The SEC and FINRA issued new broker-dealer branch inspection guidelines to securities firms so as to improve their supervision systems.
In particular, the SEC and FINRA have advised broker-dealers to use risk analysis to identify if individual, non-supervising branches should be inspected more frequently. The SEC and FINRA will be using risk analysis to identify such requirements for future inspections. Currently, FINRA requires a minimum three year cycle, but may conduct more frequent branch inspections.
Firms are required to conduct re-audits when routine inspections reveal a high level of repeat deficiencies or serious deficiencies. In many cases, these inspections will then allow for audits or cause examinations.
Securities firms should use surveillance reports, as well as technology and investigative techniques to identify the risks. Both the SEC and FINRA recommend custom approaches for these inspections, and comprehensive check lists developed from previous findings, trends and internal reports. Further, the SEC and FINRA advised that firms should conduct unannounced branch inspections either randomly or based on risk factors. These surprise exams may result in a more realistic picture of the firm’s systems and reduce the risk of certain individuals, who may try to falsify, conceal or destroy records.
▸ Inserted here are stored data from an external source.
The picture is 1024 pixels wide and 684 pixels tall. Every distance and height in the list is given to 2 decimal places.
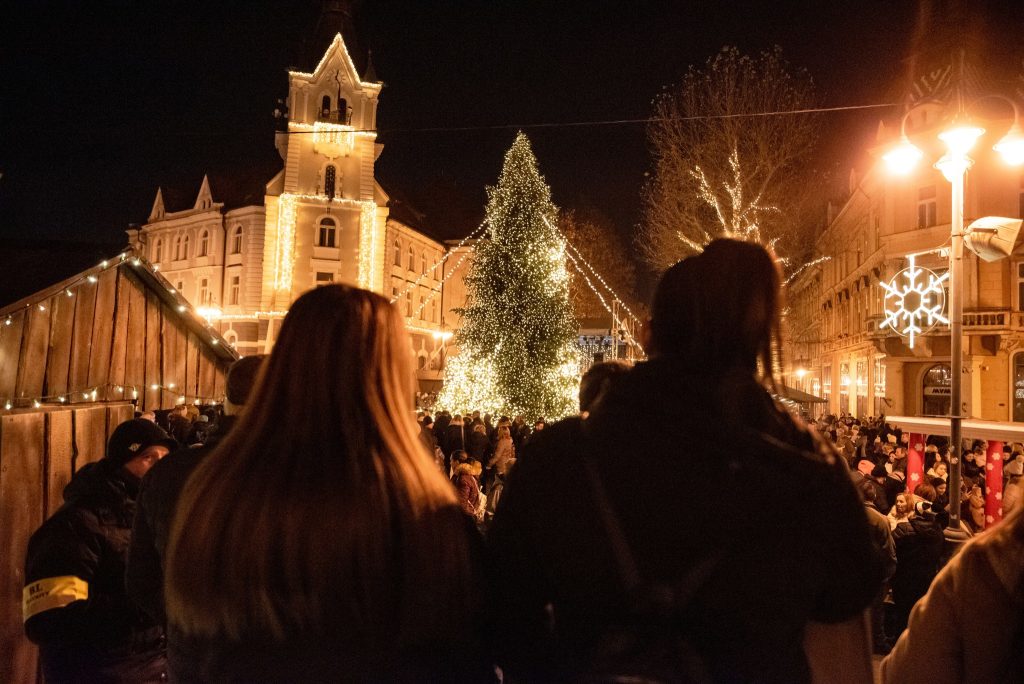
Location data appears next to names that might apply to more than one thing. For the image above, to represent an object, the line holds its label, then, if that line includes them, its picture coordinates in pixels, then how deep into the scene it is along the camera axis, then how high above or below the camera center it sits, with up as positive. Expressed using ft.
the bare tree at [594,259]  137.90 +21.51
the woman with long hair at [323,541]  4.98 -1.38
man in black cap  9.11 -3.21
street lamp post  21.89 +4.76
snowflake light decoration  31.99 +3.09
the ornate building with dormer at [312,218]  131.54 +27.62
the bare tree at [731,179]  77.61 +21.77
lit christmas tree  74.74 +4.99
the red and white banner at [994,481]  30.58 -5.30
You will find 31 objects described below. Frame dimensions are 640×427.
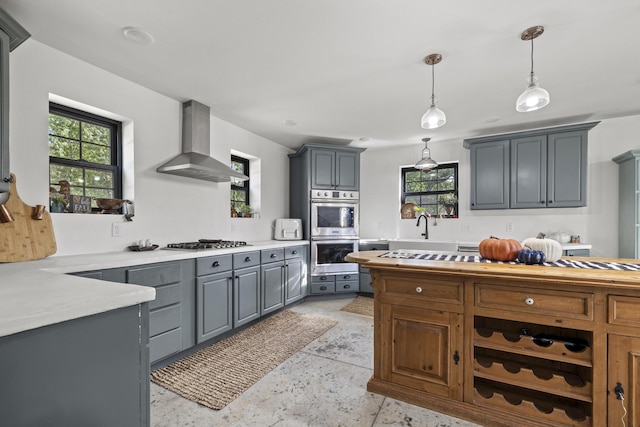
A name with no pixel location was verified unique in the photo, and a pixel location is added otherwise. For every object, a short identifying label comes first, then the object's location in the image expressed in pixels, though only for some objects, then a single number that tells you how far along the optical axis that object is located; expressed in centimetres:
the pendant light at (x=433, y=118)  206
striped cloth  162
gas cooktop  276
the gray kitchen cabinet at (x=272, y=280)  340
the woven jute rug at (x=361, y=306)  384
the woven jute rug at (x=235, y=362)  206
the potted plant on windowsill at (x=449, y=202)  456
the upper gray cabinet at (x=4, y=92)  154
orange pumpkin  182
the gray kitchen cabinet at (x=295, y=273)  384
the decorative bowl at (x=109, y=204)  248
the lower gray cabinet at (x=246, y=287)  300
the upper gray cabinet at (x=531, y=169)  356
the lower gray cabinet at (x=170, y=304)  222
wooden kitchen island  145
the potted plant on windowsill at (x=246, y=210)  409
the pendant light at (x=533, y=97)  179
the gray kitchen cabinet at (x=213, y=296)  262
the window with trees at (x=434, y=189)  459
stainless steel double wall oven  439
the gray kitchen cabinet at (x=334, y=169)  448
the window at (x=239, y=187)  408
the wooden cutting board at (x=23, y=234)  182
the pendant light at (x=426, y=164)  369
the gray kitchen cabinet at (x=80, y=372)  74
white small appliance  434
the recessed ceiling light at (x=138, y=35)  194
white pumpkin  184
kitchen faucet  463
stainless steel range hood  287
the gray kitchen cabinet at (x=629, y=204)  322
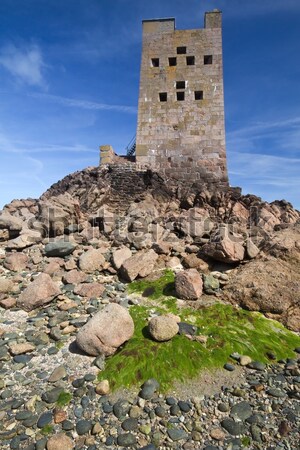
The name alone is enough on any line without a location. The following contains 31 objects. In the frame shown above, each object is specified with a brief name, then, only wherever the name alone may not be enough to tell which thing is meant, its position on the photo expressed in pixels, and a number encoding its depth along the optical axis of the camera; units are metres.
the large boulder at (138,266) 8.71
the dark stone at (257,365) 5.27
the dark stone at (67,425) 4.07
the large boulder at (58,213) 11.85
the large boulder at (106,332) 5.46
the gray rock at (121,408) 4.26
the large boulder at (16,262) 9.37
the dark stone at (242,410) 4.26
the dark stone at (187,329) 6.04
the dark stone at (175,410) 4.29
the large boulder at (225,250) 8.39
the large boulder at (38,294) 7.22
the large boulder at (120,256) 9.21
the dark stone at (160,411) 4.26
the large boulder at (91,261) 9.21
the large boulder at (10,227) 11.68
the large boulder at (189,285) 7.40
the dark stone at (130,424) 4.07
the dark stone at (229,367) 5.21
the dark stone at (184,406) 4.36
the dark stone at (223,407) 4.36
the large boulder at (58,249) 10.02
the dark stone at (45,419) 4.15
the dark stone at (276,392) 4.61
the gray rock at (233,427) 4.01
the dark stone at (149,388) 4.60
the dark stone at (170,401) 4.46
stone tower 19.81
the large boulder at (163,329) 5.73
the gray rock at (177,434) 3.94
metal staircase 23.53
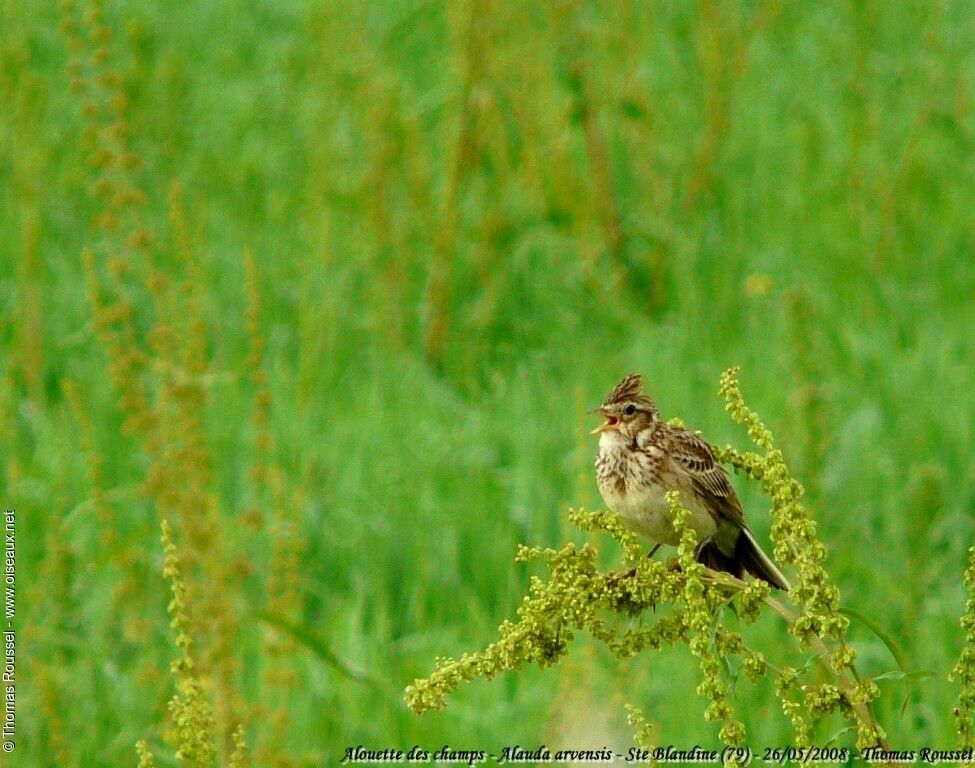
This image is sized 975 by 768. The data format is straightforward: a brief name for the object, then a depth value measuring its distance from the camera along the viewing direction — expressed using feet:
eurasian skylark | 28.32
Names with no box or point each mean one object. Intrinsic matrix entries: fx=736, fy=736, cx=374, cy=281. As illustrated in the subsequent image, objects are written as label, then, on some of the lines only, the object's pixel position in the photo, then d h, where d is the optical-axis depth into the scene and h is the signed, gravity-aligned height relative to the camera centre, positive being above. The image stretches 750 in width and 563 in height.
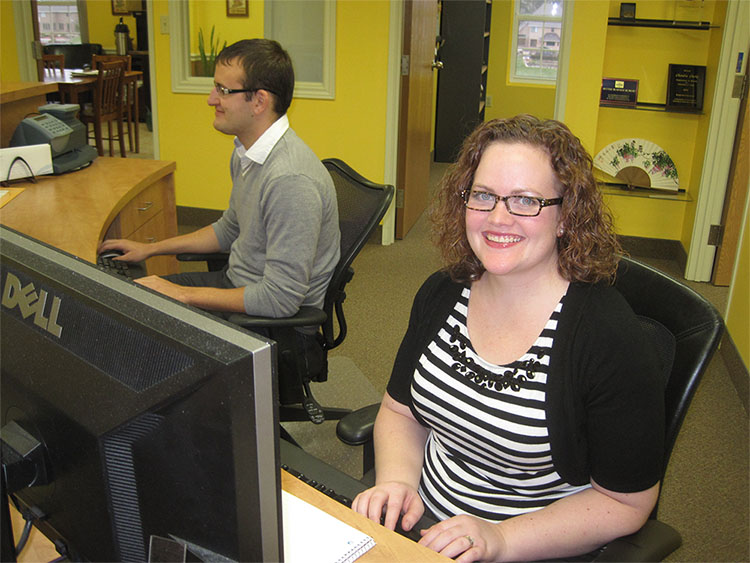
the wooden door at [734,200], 3.71 -0.68
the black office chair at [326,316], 1.98 -0.67
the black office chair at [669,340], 1.11 -0.43
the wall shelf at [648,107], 4.15 -0.24
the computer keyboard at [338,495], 1.12 -0.65
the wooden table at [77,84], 6.20 -0.30
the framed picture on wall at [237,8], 4.42 +0.26
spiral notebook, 0.93 -0.61
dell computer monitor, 0.57 -0.30
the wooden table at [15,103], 2.82 -0.22
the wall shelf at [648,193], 4.27 -0.73
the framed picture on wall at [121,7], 9.61 +0.53
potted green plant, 4.62 +0.00
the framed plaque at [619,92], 4.18 -0.16
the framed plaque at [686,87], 4.05 -0.12
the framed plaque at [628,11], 4.00 +0.27
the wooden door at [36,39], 5.29 +0.06
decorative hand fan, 4.25 -0.56
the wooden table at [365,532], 0.96 -0.63
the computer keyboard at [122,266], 2.21 -0.64
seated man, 1.93 -0.41
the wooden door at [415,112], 4.35 -0.33
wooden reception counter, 2.10 -0.49
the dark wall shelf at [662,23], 3.96 +0.21
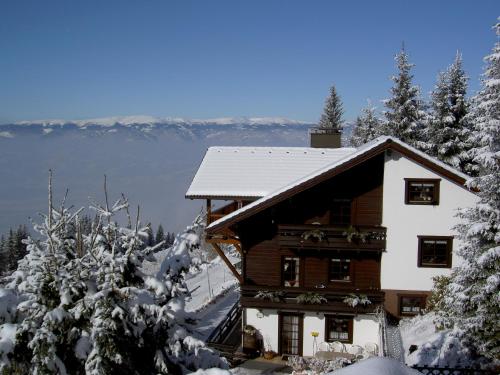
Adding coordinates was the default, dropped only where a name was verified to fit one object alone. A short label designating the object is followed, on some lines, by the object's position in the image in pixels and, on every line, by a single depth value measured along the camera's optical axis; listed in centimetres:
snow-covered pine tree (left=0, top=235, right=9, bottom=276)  10411
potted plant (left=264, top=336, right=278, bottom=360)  2098
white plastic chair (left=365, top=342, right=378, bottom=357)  2018
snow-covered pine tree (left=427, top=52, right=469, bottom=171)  3119
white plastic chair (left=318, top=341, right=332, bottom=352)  2083
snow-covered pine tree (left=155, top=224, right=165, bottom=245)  14714
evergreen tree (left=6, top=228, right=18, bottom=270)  9775
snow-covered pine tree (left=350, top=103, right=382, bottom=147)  4402
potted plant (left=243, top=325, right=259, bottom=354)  2100
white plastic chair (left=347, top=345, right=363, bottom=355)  2034
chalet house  2041
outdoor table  1953
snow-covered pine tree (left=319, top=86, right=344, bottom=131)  5441
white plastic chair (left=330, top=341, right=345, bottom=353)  2058
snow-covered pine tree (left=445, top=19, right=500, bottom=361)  1450
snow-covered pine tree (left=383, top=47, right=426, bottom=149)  3328
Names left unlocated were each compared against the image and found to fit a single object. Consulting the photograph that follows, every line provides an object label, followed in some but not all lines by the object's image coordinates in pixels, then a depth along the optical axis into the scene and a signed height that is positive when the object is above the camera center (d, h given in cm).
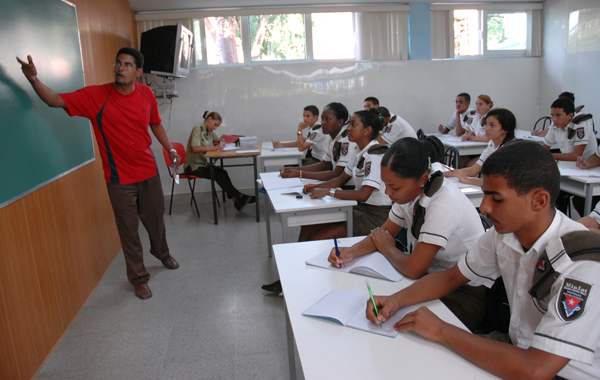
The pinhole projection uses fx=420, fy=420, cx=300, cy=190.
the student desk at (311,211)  257 -66
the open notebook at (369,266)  152 -61
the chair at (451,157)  404 -66
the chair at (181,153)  506 -49
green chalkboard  202 +12
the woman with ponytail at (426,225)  152 -49
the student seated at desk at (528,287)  88 -47
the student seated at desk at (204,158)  502 -54
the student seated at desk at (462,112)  600 -28
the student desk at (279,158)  484 -60
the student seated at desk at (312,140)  483 -42
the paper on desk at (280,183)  306 -57
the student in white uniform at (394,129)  495 -36
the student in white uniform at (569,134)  376 -45
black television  519 +79
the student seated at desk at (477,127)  529 -46
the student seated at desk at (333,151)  328 -39
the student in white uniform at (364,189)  265 -56
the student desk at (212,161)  464 -56
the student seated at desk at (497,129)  319 -29
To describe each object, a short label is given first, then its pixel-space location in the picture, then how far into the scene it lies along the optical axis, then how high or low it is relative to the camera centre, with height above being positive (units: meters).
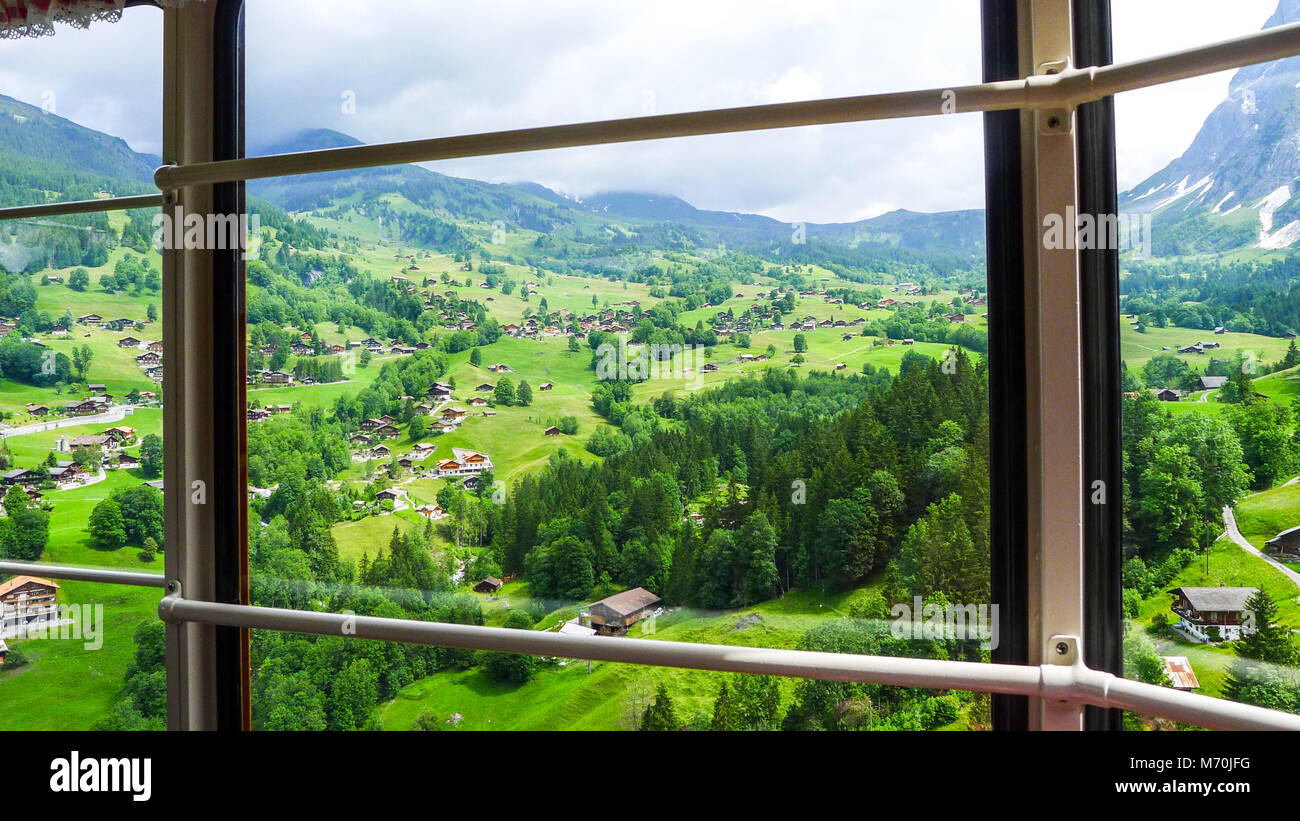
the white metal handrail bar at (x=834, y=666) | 1.19 -0.50
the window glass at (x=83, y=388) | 2.35 +0.13
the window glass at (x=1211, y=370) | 1.34 +0.08
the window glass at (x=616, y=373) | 1.71 +0.13
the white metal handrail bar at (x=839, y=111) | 1.14 +0.60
The firm should also use qualified senior personnel for these examinations, and make branch office inspection findings part of management information or risk management systems. Additionally, the results should be placed in a comprehensive compliance database so as to be helpful in supervision, especially as it relates to independent contractor registered representatives in national firms. Branch and compliance managers should also be provided with these findings, and they should be required to take and document any corrective action. The firm should also track all corrective action in response to these findings.
Finally, the SEC and FINRA are recommending that firms elevate the frequency of branch inspections, and their scope, particularly, where registered personnel conduct business activities other than broker-dealer associated person activities. Essentially, if the firm permits activity, or business away from the firm, its supervisory systems should be more vigilant.
These new guidelines demonstrate the focus for SEC and FINRA investigations in the upcoming year. As such, firms should prepare and consider their response now before it is too late.